PRESIDEN JOKOWI “GAME CHANGER”

Ayo Berbagi!

sauripOleh: Mayor Jenderal TNI (Purn.) Saurip Kadi (Mantan Aster Kasad)

SwaraSenayan.com. Dalam 2,5 tahun pemerintahan Presiden Jokowi, belasan ribu kilometer jalan negara dan jalan tol telah dan sedang dibangun. Dalam hitungan maksimal 2 tahun kedepan sejumlah Pelabuhan Udara dan Laut serta Rel Kereta Api di sejumlah wilayah diluar Jawa akan beroperasi.

Pos-Pos Perbatasan telah dipermegah, puluhan Pembangkit Tenaga Listrik dengan ukuran puluh dan ratus megawatt telah dan sedang dibangun secara merata disemua wilayah negeri. Harga BBM di Papua disamakan, seperti yang berlaku diwilayah lainnya. Walau hasilnya belum memuaskan, ditahun pertama Presiden Jokowi telah menata pelayanan pendidikan dan kesehatan. Dan masih banyak prestasi lainnya yang selama ini tidak ter “expose” di media massa.

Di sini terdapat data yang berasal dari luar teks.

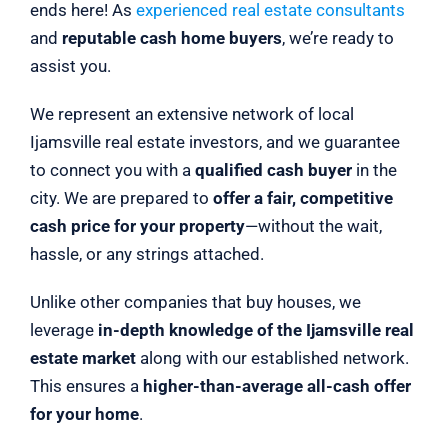
ends here! As
experienced real estate consultants
and
reputable cash home buyers
, we’re ready to
assist you.
We represent an extensive network of local
Ijamsville real estate investors, and we guarantee
to connect you with a
qualified cash buyer
in the
city. We are prepared to
offer a fair, competitive
cash price for your property
—without the wait,
hassle, or any strings attached.
Unlike other companies that buy houses, we
leverage
in-depth knowledge of the Ijamsville real
estate market
along with our established network.
This ensures a
higher-than-average all-cash offer
for your home
.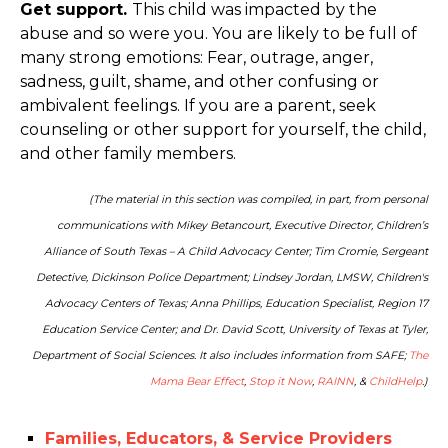
Get support.
This child was impacted by the
abuse and so were you. You are likely to be full of
many strong emotions: Fear, outrage, anger,
sadness, guilt, shame, and other confusing or
ambivalent feelings. If you are a parent, seek
counseling or other support for yourself, the child,
and other family members.
(The material in this section was compiled, in part, from personal
communications with Mikey Betancourt, Executive Director, Children’s
Alliance of South Texas – A Child Advocacy Center; Tim Cromie, Sergeant
Detective, Dickinson Police Department; Lindsey Jordan, LMSW, Children's
Advocacy Centers of Texas; Anna Phillips, Education Specialist, Region 17
Education Service Center; and Dr. David Scott, University of Texas at Tyler,
Department of Social Sciences. It also includes information from SAFE;
The
Mama Bear Effect
,
Stop it Now
,
RAINN
, &
ChildHelp
.)
Families, Educators, & Service Providers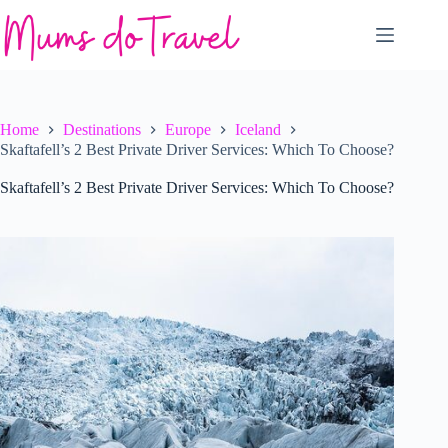
Skip
to
content
Home
Destinations
Europe
Iceland
Skaftafell’s 2 Best Private Driver Services: Which To Choose?
Skaftafell’s 2 Best Private Driver Services: Which To Choose?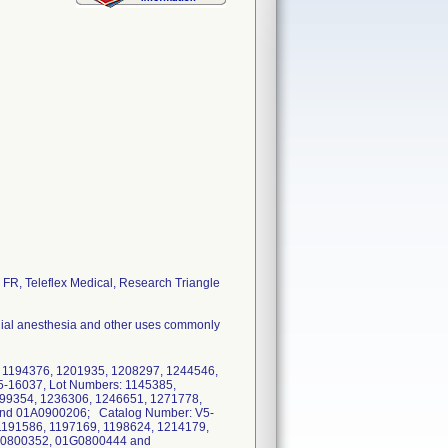
FR, Teleflex Medical, Research Triangle
nchial anesthesia and other uses commonly
, 1194376, 1201935, 1208297, 1244546,
16037, Lot Numbers: 1145385,
199354, 1236306, 1246651, 1271778,
nd 01A0900206; Catalog Number: V5-
1191586, 1197169, 1198624, 1214179,
C0800352, 01G0800444 and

Sebagai “game changer”, seakan Presiden Jokowi hendak mengatakan bahwa tanpa dibarengi kesamaan perlakuan negara yang diwujudkan dalam bentuk kesamaan fasilitas, infrastruktur dan pelayanan publik, tidak sepatutnya menyebut diri sebagai NKRI. Pendek kata, Presiden Jokowi sedang meredefinisi makna NKRI, bukan hanya secara politik dan hukum, tapi juga makna kesamaan hak, manfaat dan perlakuan negara bagi segenap anak negeri tanpa kecuali.

Tapi mengapa Presiden Jokowi hanya mengutamakan infrastruktur, padahal janji kampanye Pilpres 2014 meliputi seluruh aspek kehidupan. Belum lagi warisan pendahulunya yang berupa aneka praktek mafia, premanisme, kriminalisasi, kreativitas aparat mencari-cari rejeki dan akal-akalan birokrasi, dan lain-lainnya yang  hingga kini belum tersentuh, bahkan terkesan dibiarkan. Sementara itu persoalan mega korupsi masa lalu seolah hanya menjadi tanggung jawab KPK. Disisi lain, sejumlah “capital violence” serta “state terorism” masih terjadi di sejumlah tempat.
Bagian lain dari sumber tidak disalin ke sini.